I quit “feminism” for the same reason I quit the Democratic party: both have been poisoned by a Woke ideology that alienates and erases most women in the USA and around the world.
The best thing the Women’s March could do for women is to go away.

Mirax Path
Mirax Path
2 years ago
Reply to  Penny Adrian

Bravo! Exactly how I feel about western feminism and the utter self-destructiveness of intersectional feminism in particular.
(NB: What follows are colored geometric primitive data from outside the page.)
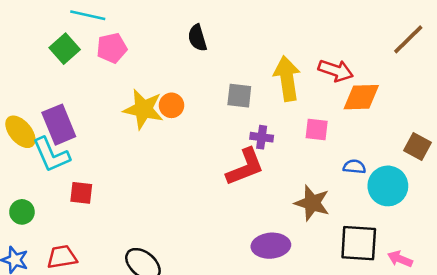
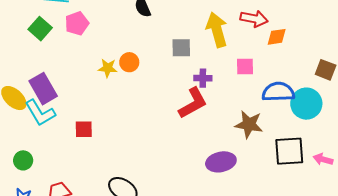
orange diamond: (361, 97) -> (277, 37), size x0.7
yellow star: (143, 109) -> (108, 68), size x0.6
blue semicircle: (354, 167) -> (278, 92), size x1.8
red square: (81, 193) -> (84, 129), moved

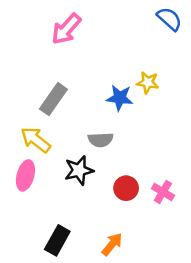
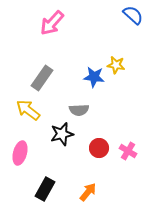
pink ellipse: (25, 175) -> (20, 153), moved

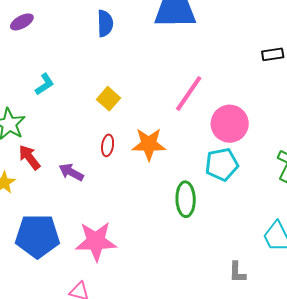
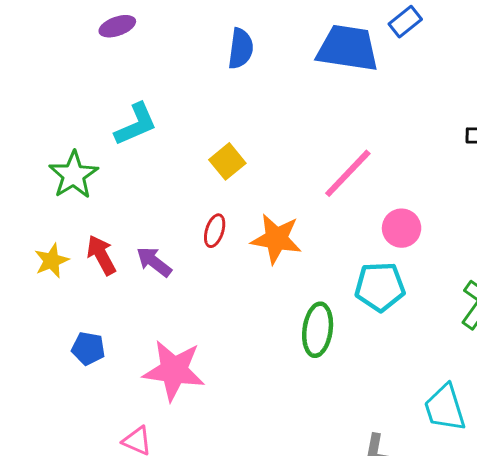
cyan L-shape: (45, 84) -> (136, 124), size x1.4
pink circle: (230, 124) -> (402, 228), size x0.7
red arrow: (29, 157) -> (101, 255), moved
blue pentagon: (37, 236) -> (88, 348), size x0.5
Silly self absorbed women who have ceded their cause to beardy blokes in dresses.

JP Martin
JP Martin
2 years ago

I am reminded of a recent article about rates of mental illness and psychoactive drug utilisation by race, sex and political affiliation.

Katharine Eyre
Katharine Eyre
2 years ago

Those marches seemed to me like an irritation (Trump and his comments about women) which lit a larger touchpaper for all sorts of other issues.
But, as a spectator (I didn’t go to any marches and I certainly did not knowingly go within a 10m radius of a p***y hat), it also had an element of boredom relief. As if all of these people (men went too!) had generally thirsted for some kind of fight and purpose…and this fit the bill.